Diário do Alentejo

Pôr da Terra
Opinião

Pôr da Terra

Vítor Encarnação

07 de dezembro 2023 - 14:20

Afinal, se pensarmos melhor, no que diz respeito à nossa relação lírica com o Sol, estamos muito mais perto de Ptolomeu do que de Copérnico. Ao fim da tarde, quando a claridade esmorece, sem nos apercebermos, inebriados de beleza, validamos a teoria do geocentrismo e esquecemo-nos que não é a Terra o centro do Universo. Com os olhos fixos no horizonte, junto ao mar ainda é mais bonito, estamos seguros que é o Sol que se move porque é ele que desaparece. Quando não mexemos os olhos, o que sai de dentro dos olhos é que se vai embora. Enquanto eu durmo, enquanto os pássaros dormem, o Sol há de então orbitar a Terra uma noite inteira e depois renasce. E se renasce é porque esteve morto de luz, é porque andou sabe-se lá onde, frio, vagabundo. É porque a Terra esteve quieta, secularmente quieta, profundamente imóvel, vetustamente imóvel, à espera que os pássaros acordassem o Sol e o trouxessem de volta. Quando dizemos que o Sol nasce num sítio e se põe noutro, estamos a desmentir Galileu. O que devíamos dizer é que quando a luz se esvai, quando o azul do céu colapsa, não há nenhum pôr do Sol, o astro-rei não se esconde, é a Terra a pôr-se, é este astro cego a rodar à procura da luz da lua e das estrelas.
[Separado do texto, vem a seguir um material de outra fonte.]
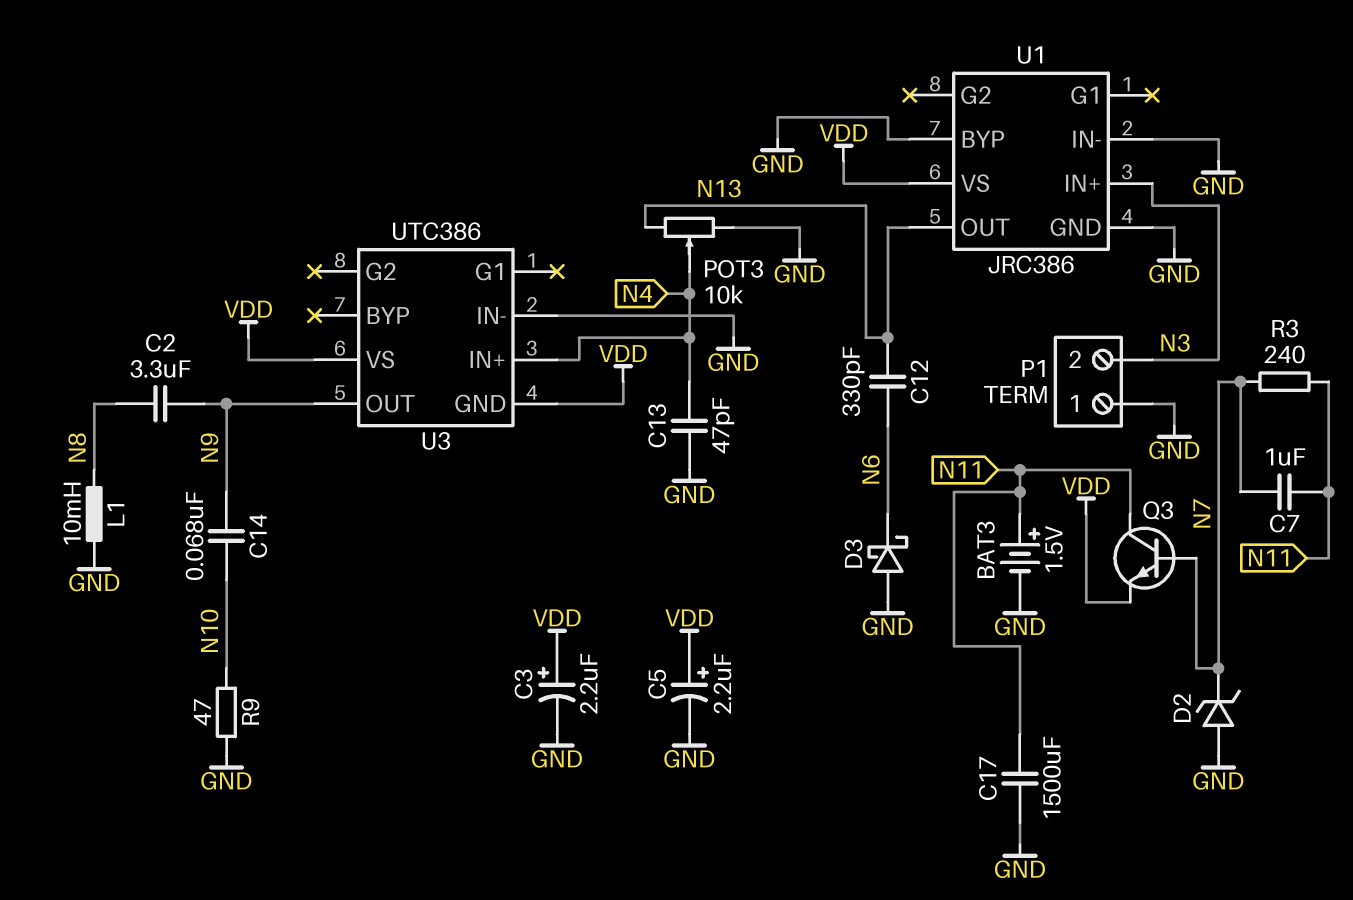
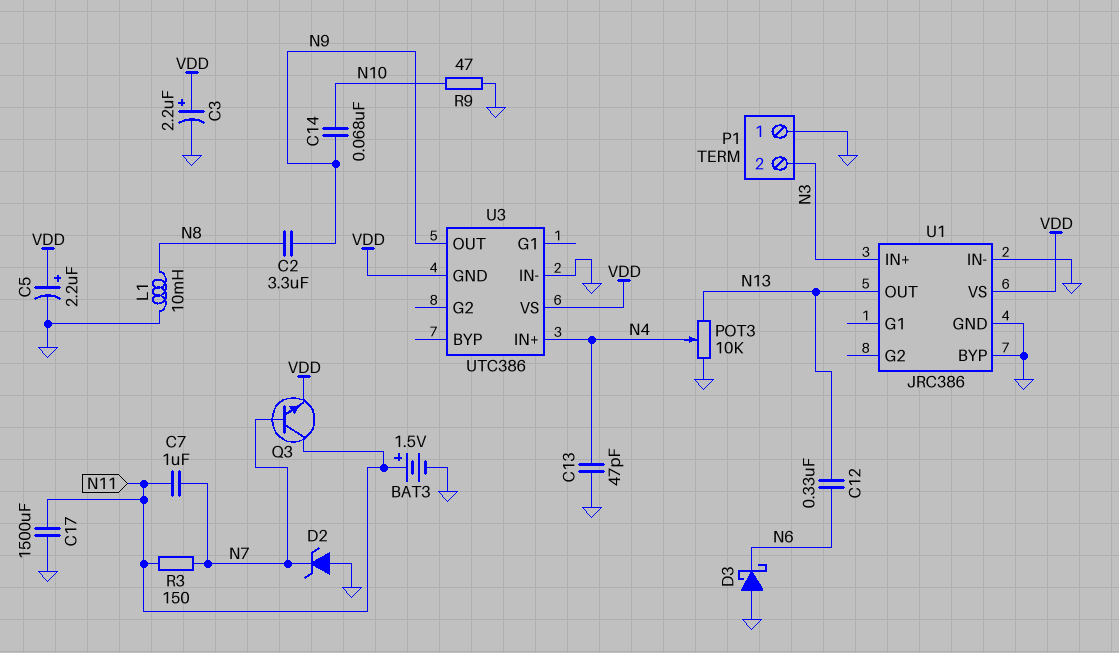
C12: 330pF (N6, N13) -> 330nF (N6, N13)
R3: 240 (N7, N11) -> 150 (N7, N11)

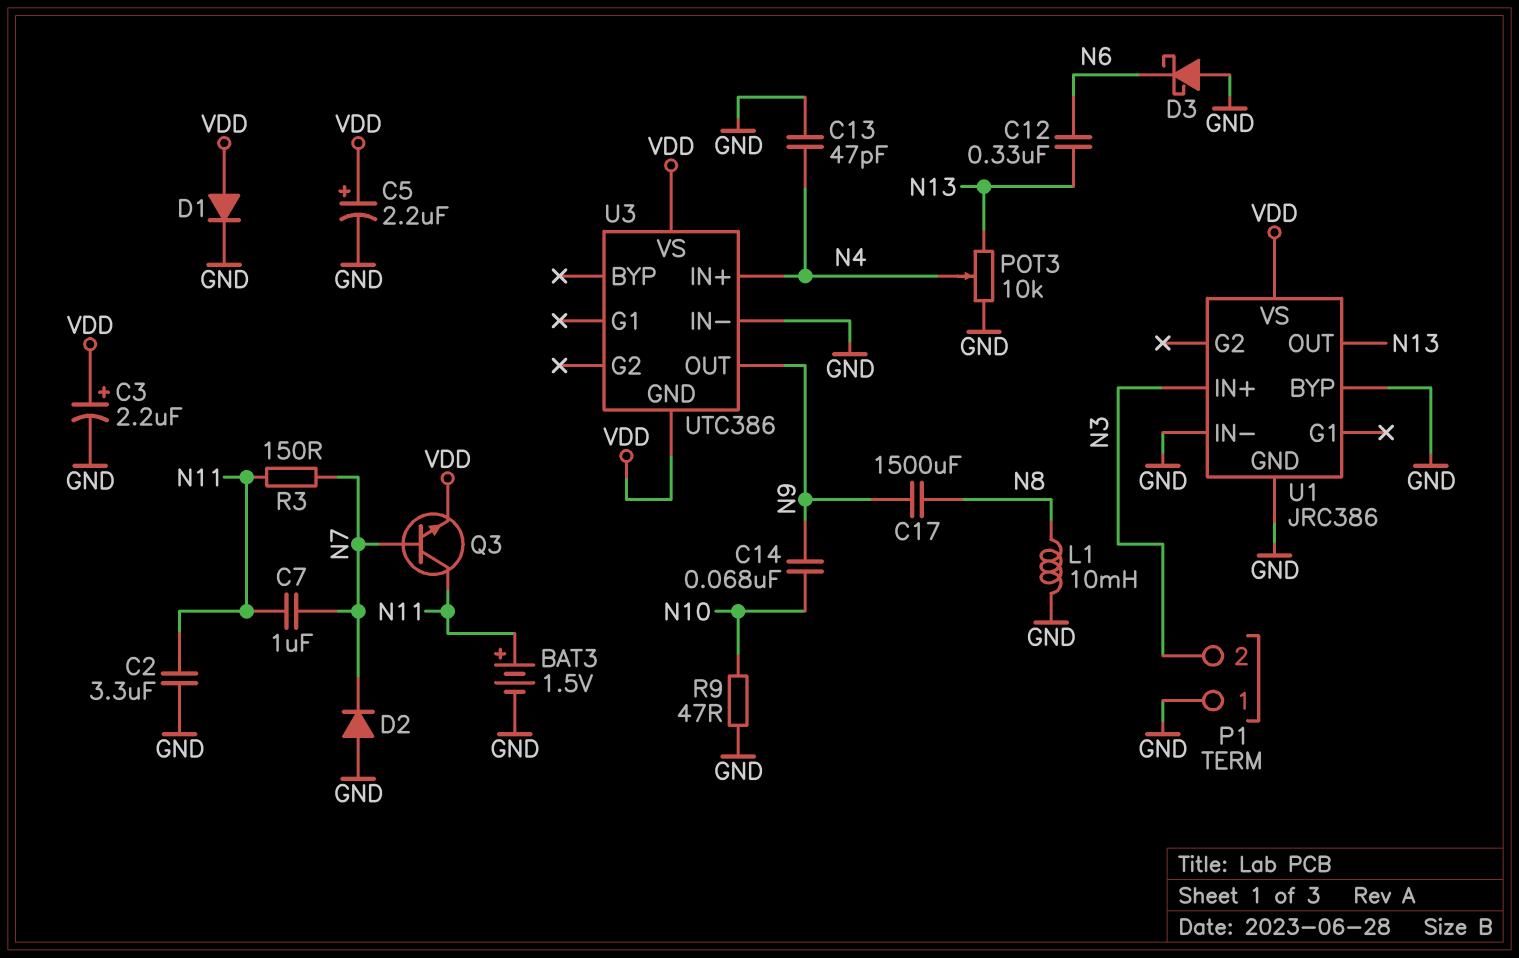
C2: 3.3uF (N8, N9) -> 3.3uF (GND, N11)
C17: 1500uF (GND, N11) -> 1500uF (N8, N9)
D1: none -> diode (A VDD, K GND)
D2: zener (A GND, K N7) -> diode (A GND, K N7)

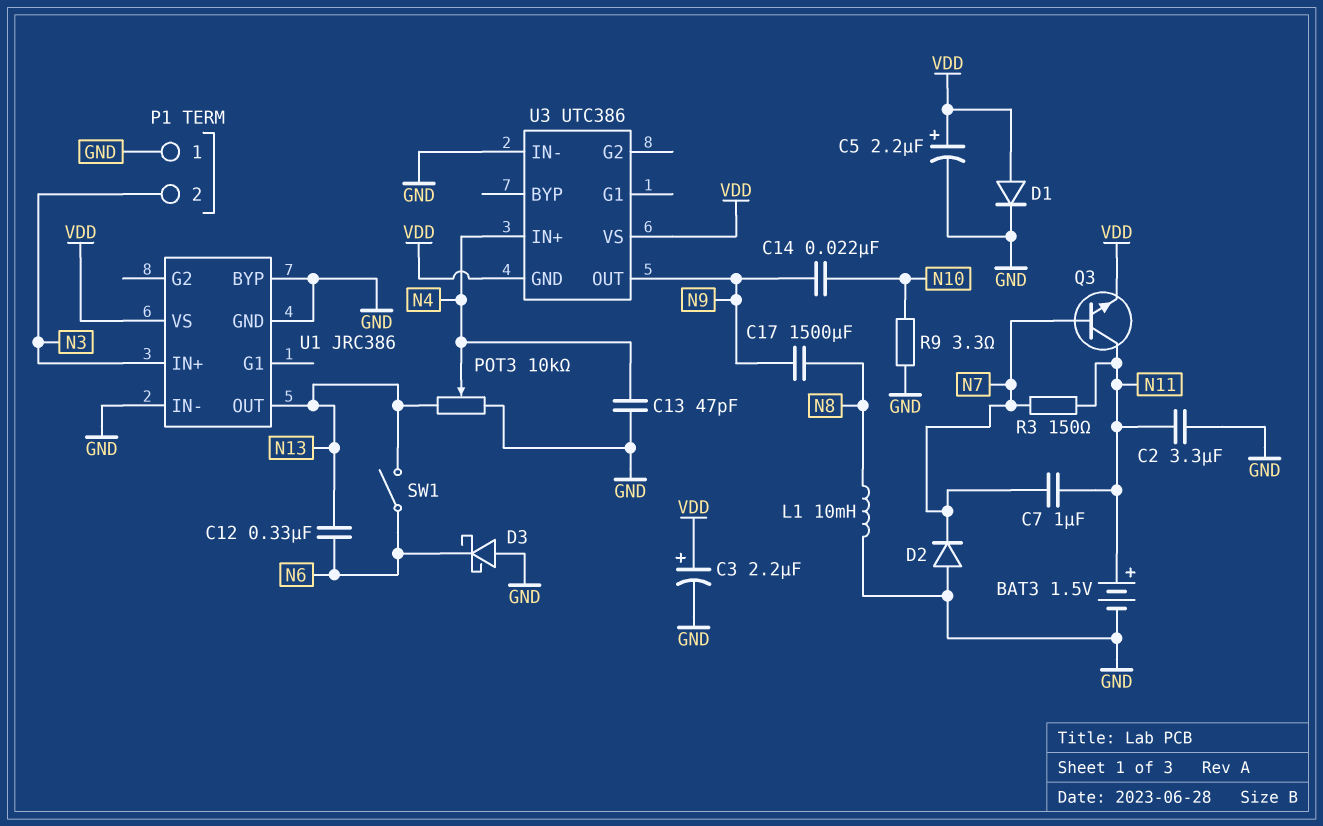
C14: 68nF (N9, N10) -> 22nF (N9, N10)
R9: 47 (GND, N10) -> 3.3 (GND, N10)
SW1: none -> switch (N6, N13)

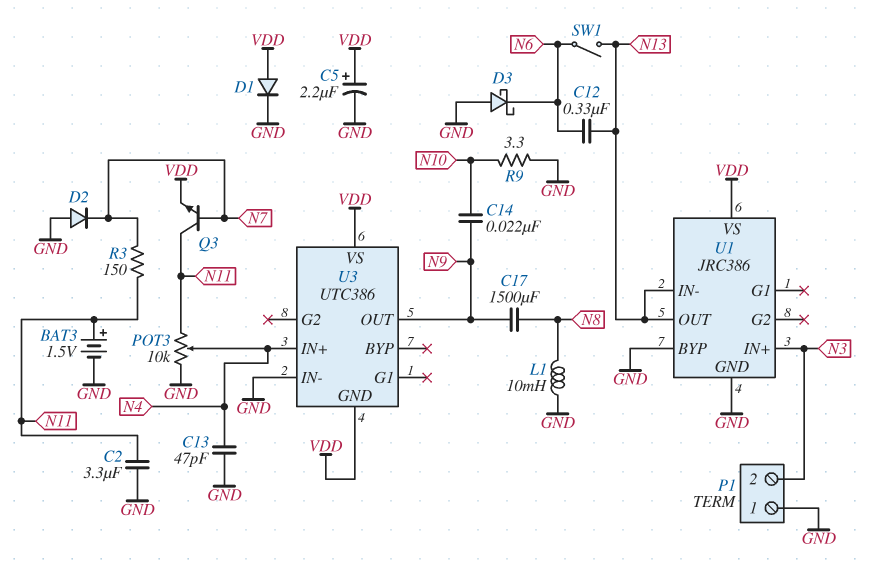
C3: 2.2uF (plus VDD, minus GND) -> none
C7: 1uF (N7, N11) -> none
POT3: 10k (GND, N13, wiper N4) -> 10k (GND, N11, wiper N4)
U1 pin IN-: GND -> N13

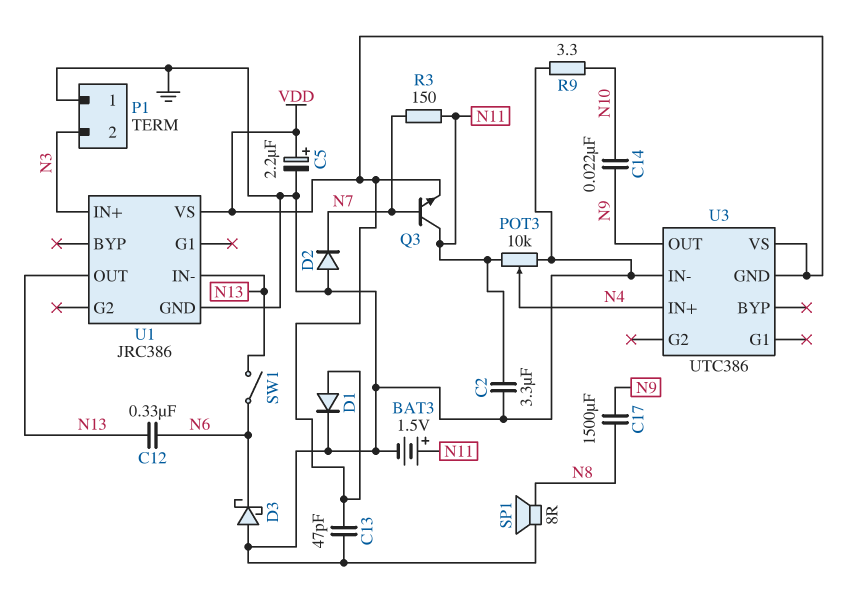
C13: 47pF (GND, N4) -> 47pF (GND, VDD)
L1: 10mH (GND, N8) -> none
SP1: none -> speaker 8R (GND, N8)
U1 pin BYP: GND -> none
Devíamos redefinir o vocabulário, devíamos clarificar de uma vez por todas o que se mexe e o que não se mexe, chamar outra coisa ao nascente e ao poente, devíamos finalmente aceitar o heliocentrismo, devíamos ir ver o pôr da Terra e dizer que junto ao mar o pôr da Terra é ainda mais bonito.